Or to be correct: two boxes with dovetails made from wood resurrected from the fire wood pile. It was going to be a shelf, but the gremlins woke…
I have an idea of a “sharp shelf” – a wall shelf that looks like the sharp sign in musical scores – the #. I had some aspen I thought would be nice for such a shelf. I also had the idea of making an eight note in teak that could hold a vase, mounted next to the sharp shelf above my piano. But then the gremlins woke – all fed, soaking wet and straight outta Azkaban!
In my review of the Veritas planing stop, I show some of the work I did to the aspen plank. I hand planed them 4S after ripping them down a bit on the band saw, then shot the ends square. From there I proceeded to work on what would’ve been shelf parts.
However, I quickly ran into an old adversary – I have never been able to successfully make a grid using half lap joints for some reason.
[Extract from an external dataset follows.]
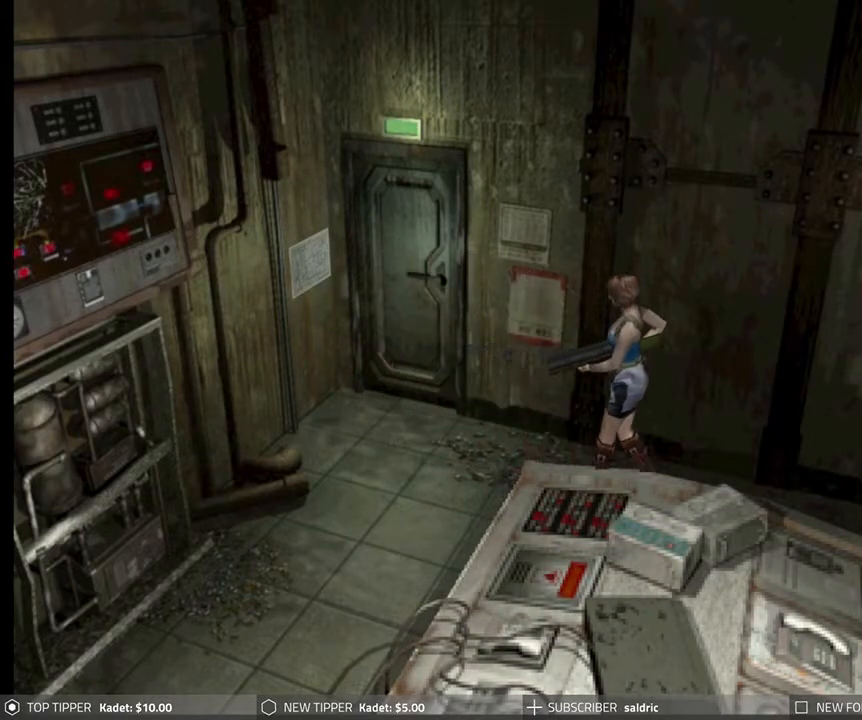
{"buttons": ["DPAD_DOWN"], "left_stick": "center", "events": []}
Boosting with confidence, I decided that NOW was the time to raise the flag on that particular hill, and for good measure I tossed in a few monkey wrenches and ended up trying to do double dado cross half laps. Or “double dado flat whole firewood lap screwups”. I tossed the CO2-laden thingamajigs in the Bourne pile (If I ever get the time, I’ll make a scrap wood bin lined with a red “Brennen” marked bag! Would be awesome!) and got on with another shelf and life in general. For almost a year, the pieces sat there.
Then the ruined thingamajigs did a full Joaquin Rafael. You know – Phoenix. Or something close enough, since they WOULD have become ash (burned wood, not the species Fraxinus excelsior. Phun intended).
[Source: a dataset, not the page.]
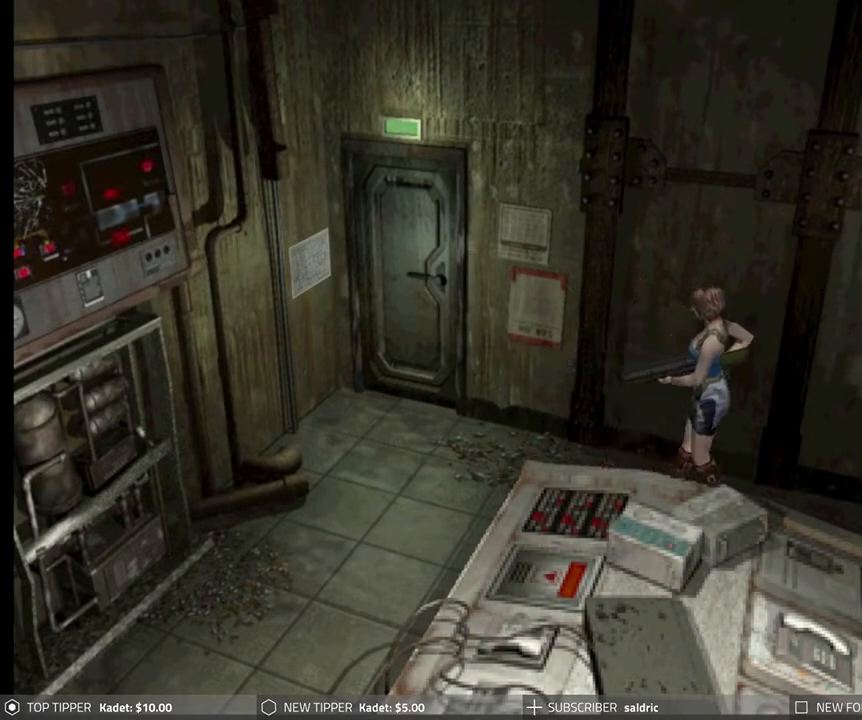
{"buttons": ["DPAD_DOWN"], "left_stick": "center", "events": [[17, "DPAD_LEFT", "down"], [133, "DPAD_LEFT", "up"]]}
Why not make a box out of’em? And why not take on the “practice dovetails” challenge? Because this is the first time I’ve made more than one dovetail per joint! As it turned out, a lot of “firsts” got tucked under the belt on this one.
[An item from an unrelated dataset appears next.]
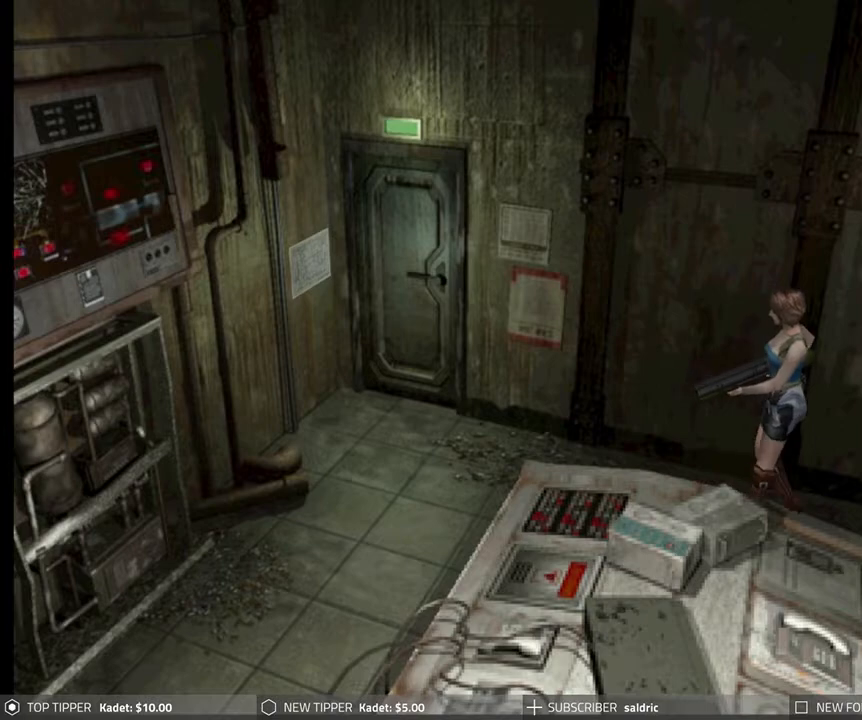
{"buttons": ["DPAD_DOWN"], "left_stick": "center", "events": [[100, "DPAD_RIGHT", "down"], [350, "DPAD_RIGHT", "up"]]}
This’ll be an interesting read…
Making a box!
I ripped down the boards, removing the evidence of my sad excuse for double dado cross half laps. I ended up with parts for a nice little box. I had been smart enough to rip the planks on my band saw in stead of sacrificing to the all mighty dust collector drum, so I had some nice 8mm “veneer” which now becomes the bottom in the box.
Time for some Phoenix tails. Or dovetails, as most know’em.
Editor’s note (that’s me, BTW): Yes, the plane lies on its side. The reason is located in the second picture after this text. NOT because I think my work bench dulls the edge or some hogwash like that!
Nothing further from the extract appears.